Fluctuations in the size of the spleen have been noted in the course of the disease, diminution in size often attending severe diarrhoeal attacks. In spleen or liver puncture the needle must be dry so that the parasites shall not suffer distortion.

_Malaria._—Splenic enlargement and tenderness are important points in diagnosis of malaria.

In acute malignant tertian infections the spleen is often diffluent so that it is liable to rupture upon slight injury. One should even exercise care not to palpate the spleen too violently and the possibility of accident should be thought of in making a spleen puncture.

The typical malaria spleen is the _ague cake_ of malarial cachexia. Here we have a greatly enlarged spleen with a thickened capsule and firm consistence. This spleen may fill up one side of the abdomen.

_Malta Fever._—The splenic enlargement in this disease usually corresponds about to that of typhoid fever. At times, however, the size may be so great as even to suggest kala-azar.

_Relapsing Fever._—Splenic enlargement and tenderness are marked features in this disease, often being noted early in the course.

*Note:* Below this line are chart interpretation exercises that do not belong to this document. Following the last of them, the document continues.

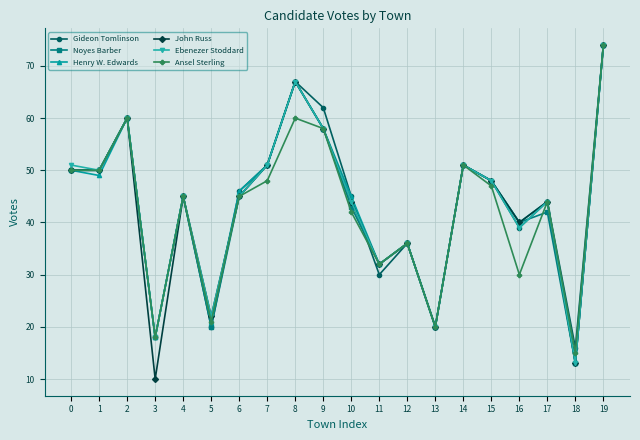

The value of Noyes Barber at 19 is 74. True or false?

True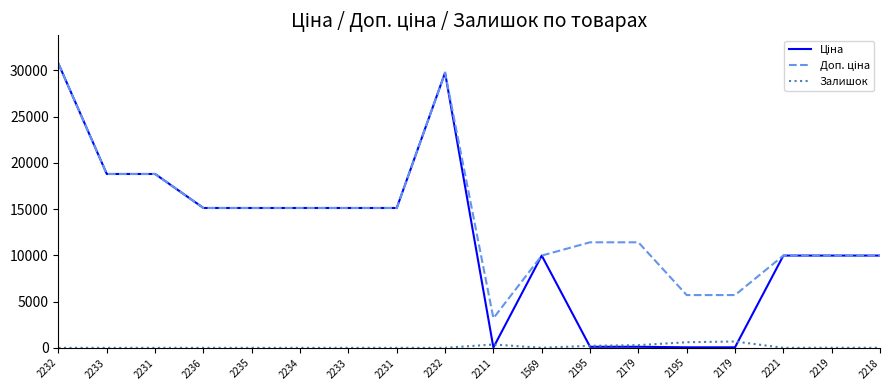

What is the label of the 12th point from the right?

2233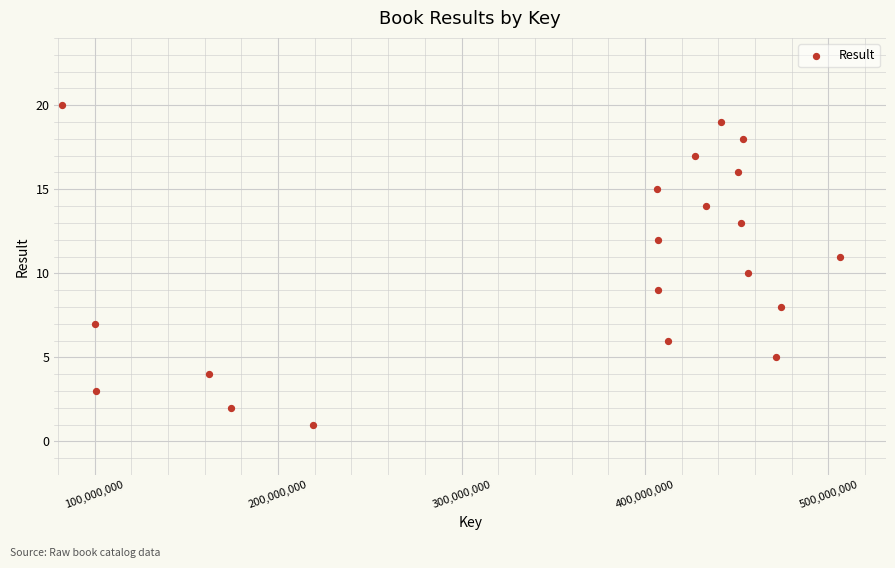

What is the range of X values (max minus min)?

423869868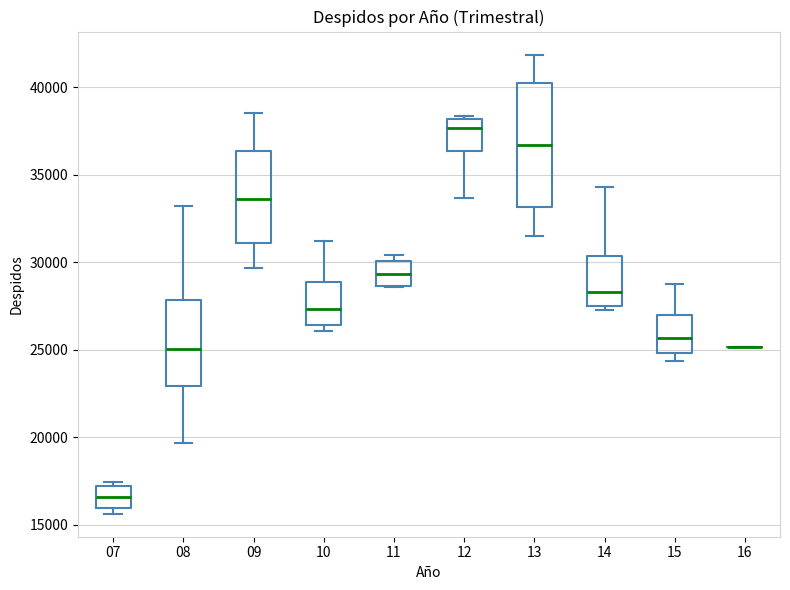

Reading left to right, read every box against the y-axis: the position of its median line, the range the box covers, and the ends of its whiskers. The values are not printed on the chart, so give them approximately, as read against the axis.

07: median 16500, box 16000 to 17000, whiskers 15500 to 17500
08: median 25000, box 23000 to 28000, whiskers 19500 to 33000
09: median 33500, box 31000 to 36500, whiskers 29500 to 38500
10: median 27500, box 26500 to 29000, whiskers 26000 to 31000
11: median 29500, box 28500 to 30000, whiskers 28500 to 30500
12: median 37500, box 36500 to 38000, whiskers 33500 to 38500
13: median 36500, box 33000 to 40000, whiskers 31500 to 42000
14: median 28500, box 27500 to 30500, whiskers 27500 (just below the box's lower edge) to 34500
15: median 25500, box 25000 to 27000, whiskers 24500 to 29000
16: box collapsed to a line at 25000, whiskers 25000 to 25000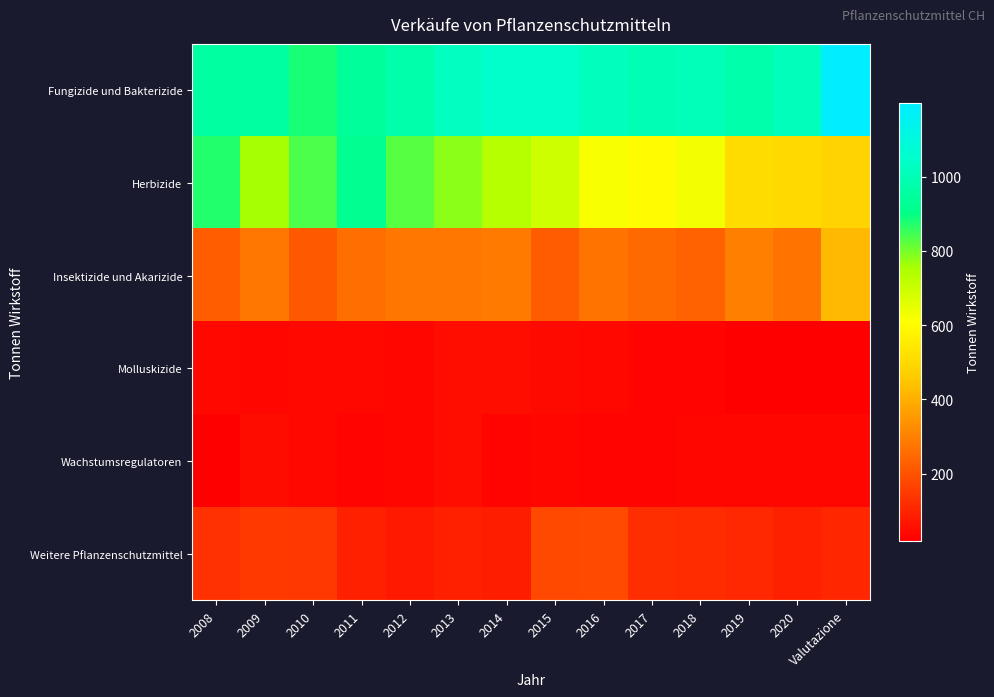

Which series changed the most between 2017 and 2020?

Herbizide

_Blackwater Fever._—The spleen is painful and enlarged. The splenic enlargement in this disease and relapsing fever is important in differential diagnosis from yellow fever, a disease in which the spleen is unaffected.

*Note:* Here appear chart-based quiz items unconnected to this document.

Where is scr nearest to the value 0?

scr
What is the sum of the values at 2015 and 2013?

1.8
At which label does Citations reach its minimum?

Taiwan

The spleen may be enlarged in _Japanese schistosomiasis_ as well as in rectal schistosomiasis.

Darling has recently noted that it may be difficult to differentiate the anaemia of malarial cachexia from that due to hookworm disease. As a matter of fact most authorities note a diminution in the size of the spleen in _ancylostomiasis_ rather than an increase and splenic enlargement would certainly favor a diagnosis of malarial anaemia.

One point of distinction between spotted fever of the Rocky Mountains and typhus fever is that the spleen of the former disease is enlarged three or four times the normal, while that of _typhus fever_ shows no increase in size. The palpable spleen of _Rocky Mountain fever_ is firm instead of soft as with typhus fever.